══ PASSAGE TO READ

Comparison

Domestic-Only vs. Cross-Border Test Data: When the Long Tail Becomes the Bulk

Published May 9, 2026

Most wealth-tech platforms start with a domestic-only test corpus — US-resident, USD-denominated, single-country households — because that's the simplest case to build, the largest customer segment, and the easiest target for an MVP. The decision usually works fine until the first cross-border customer arrives, the first foreign-fund holding hits the tax engine, the first internationally-mobile employee files an FBAR question to support, or the first auditor asks 'how do you handle PFIC?' This comparison walks through what changes when cross-border becomes part of the test surface, the cases where the platform can defer the work, and the cases where deferring it ships a known correctness gap from day one.

The two options

Domestic-only test data

A test corpus of US-resident, USD-denominated households with US-source income, US-domiciled holdings, and US-only filing requirements. The MVP test surface for most US-focused wealth-tech platforms; covers the customer-segment majority but ships with a structural gap on cross-border edge cases.

════
══ DATA SHOWN

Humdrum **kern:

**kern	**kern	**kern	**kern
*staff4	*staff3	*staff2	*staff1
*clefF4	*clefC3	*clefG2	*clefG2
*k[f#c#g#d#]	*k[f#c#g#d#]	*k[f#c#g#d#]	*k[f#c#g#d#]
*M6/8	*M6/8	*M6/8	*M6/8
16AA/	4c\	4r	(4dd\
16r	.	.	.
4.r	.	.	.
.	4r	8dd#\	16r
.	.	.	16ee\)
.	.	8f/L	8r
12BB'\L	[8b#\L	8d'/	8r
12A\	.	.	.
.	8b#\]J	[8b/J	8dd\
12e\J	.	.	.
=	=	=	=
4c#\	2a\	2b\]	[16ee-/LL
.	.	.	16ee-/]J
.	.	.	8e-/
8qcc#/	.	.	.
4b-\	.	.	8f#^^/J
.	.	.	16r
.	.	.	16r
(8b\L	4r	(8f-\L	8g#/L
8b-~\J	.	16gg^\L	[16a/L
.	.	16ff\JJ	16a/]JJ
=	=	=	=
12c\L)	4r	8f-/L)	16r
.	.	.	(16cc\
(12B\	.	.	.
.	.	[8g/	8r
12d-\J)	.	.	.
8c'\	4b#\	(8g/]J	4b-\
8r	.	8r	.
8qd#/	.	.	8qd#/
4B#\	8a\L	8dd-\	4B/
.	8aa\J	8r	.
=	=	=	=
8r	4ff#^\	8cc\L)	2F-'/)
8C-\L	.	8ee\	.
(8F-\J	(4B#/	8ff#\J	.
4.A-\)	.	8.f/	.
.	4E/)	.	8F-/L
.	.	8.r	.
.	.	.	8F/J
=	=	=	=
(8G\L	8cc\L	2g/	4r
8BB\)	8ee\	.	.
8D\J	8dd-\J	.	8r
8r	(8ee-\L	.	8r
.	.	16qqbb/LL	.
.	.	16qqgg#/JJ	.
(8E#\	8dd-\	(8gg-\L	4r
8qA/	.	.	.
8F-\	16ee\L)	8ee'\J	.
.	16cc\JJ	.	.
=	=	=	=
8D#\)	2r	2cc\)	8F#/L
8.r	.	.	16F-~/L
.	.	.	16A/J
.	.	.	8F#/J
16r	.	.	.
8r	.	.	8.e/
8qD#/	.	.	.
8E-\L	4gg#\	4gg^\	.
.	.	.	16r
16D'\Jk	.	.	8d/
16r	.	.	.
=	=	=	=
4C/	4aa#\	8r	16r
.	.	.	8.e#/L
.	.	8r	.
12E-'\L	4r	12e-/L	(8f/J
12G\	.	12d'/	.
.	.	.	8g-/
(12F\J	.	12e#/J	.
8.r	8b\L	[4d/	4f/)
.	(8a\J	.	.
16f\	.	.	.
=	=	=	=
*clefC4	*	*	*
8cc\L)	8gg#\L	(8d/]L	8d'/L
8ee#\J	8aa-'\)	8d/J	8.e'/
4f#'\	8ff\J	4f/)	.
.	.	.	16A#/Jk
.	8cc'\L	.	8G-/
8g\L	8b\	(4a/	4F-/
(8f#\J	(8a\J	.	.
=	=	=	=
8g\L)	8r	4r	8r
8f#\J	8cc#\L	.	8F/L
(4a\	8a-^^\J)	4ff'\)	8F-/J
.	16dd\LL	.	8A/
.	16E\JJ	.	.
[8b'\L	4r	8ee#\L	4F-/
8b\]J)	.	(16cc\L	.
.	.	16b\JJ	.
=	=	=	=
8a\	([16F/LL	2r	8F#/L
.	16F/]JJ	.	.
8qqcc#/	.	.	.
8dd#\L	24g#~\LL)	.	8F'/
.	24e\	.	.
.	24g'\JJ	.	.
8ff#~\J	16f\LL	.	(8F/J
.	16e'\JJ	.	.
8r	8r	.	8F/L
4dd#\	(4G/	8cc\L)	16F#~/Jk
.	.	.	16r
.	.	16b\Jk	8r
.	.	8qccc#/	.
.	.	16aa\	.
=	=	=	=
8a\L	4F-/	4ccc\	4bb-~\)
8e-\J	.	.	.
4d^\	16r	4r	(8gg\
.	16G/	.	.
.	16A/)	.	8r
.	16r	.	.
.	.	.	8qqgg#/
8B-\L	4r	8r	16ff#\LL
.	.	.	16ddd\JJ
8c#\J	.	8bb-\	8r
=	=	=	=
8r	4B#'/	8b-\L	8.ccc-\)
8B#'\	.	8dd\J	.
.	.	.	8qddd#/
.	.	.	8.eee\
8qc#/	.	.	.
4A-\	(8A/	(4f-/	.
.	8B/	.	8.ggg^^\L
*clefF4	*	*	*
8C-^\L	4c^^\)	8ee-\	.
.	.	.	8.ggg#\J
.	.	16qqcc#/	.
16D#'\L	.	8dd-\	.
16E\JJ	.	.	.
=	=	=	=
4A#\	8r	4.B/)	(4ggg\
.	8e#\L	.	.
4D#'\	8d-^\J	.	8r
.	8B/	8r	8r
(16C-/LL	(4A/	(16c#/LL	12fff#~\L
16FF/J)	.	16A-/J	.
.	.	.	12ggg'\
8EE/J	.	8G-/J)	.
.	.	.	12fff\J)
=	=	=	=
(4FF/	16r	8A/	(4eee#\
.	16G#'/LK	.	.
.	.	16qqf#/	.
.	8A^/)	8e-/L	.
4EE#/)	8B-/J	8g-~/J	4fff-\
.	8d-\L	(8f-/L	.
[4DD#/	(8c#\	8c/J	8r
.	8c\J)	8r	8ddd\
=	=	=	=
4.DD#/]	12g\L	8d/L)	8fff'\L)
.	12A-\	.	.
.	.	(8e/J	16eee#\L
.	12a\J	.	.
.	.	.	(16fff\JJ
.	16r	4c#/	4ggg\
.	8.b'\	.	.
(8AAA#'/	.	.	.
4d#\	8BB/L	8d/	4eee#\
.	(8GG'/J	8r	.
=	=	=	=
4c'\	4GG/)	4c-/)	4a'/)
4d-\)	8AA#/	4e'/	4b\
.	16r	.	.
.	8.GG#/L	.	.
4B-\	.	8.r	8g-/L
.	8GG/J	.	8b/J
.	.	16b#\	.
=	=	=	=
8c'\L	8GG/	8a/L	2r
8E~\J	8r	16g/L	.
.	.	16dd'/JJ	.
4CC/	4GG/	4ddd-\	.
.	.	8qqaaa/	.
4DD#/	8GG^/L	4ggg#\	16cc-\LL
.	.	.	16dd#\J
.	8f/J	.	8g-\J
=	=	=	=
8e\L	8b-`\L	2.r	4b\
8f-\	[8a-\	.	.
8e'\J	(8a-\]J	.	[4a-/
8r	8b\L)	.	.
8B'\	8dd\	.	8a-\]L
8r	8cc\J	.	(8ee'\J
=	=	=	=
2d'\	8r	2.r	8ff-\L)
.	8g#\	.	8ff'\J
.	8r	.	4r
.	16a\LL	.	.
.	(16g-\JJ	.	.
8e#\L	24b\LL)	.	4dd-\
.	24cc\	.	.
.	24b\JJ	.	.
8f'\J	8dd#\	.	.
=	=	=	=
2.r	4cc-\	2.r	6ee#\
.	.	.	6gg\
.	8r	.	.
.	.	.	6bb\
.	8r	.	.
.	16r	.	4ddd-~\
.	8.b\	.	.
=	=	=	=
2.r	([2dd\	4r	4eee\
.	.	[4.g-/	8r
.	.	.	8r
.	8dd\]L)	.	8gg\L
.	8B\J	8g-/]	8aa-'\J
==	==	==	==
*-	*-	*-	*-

════

--- TASKS ---
• a. According to the test-data comparison, on what date was it published?
• b. For each statement, indicate whether it agrees with the test-data comparison, answering yes or no and quoting the words that decide it. (i) Domestic-only test data covers the majority of the customer segment. (ii) Most wealth-tech platforms begin with a cross-border test corpus. (iii) The domestic-only corpus includes households with US-source income.
• c. Transcribe the portion of the test-data comparison starting with "Most wealth-tech platforms" and going on through "from day one.".
Answer using only the comparison of test data, without drawing on the material.

--- TASK-BY-TASK OUTPUTS ---
• a. May 9, 2026

• b.
(i) Yes: "covers the customer-segment majority"
(ii) No: "Most wealth-tech platforms start with a domestic-only test corpus"
(iii) Yes: "with US-source income"

• c.
Most wealth-tech platforms start with a domestic-only test corpus — US-resident, USD-denominated, single-country households — because that's the simplest case to build, the largest customer segment, and the easiest target for an MVP. The decision usually works fine until the first cross-border customer arrives, the first foreign-fund holding hits the tax engine, the first internationally-mobile employee files an FBAR question to support, or the first auditor asks 'how do you handle PFIC?' This comparison walks through what changes when cross-border becomes part of the test surface, the cases where the platform can defer the work, and the cases where deferring it ships a known correctness gap from day one.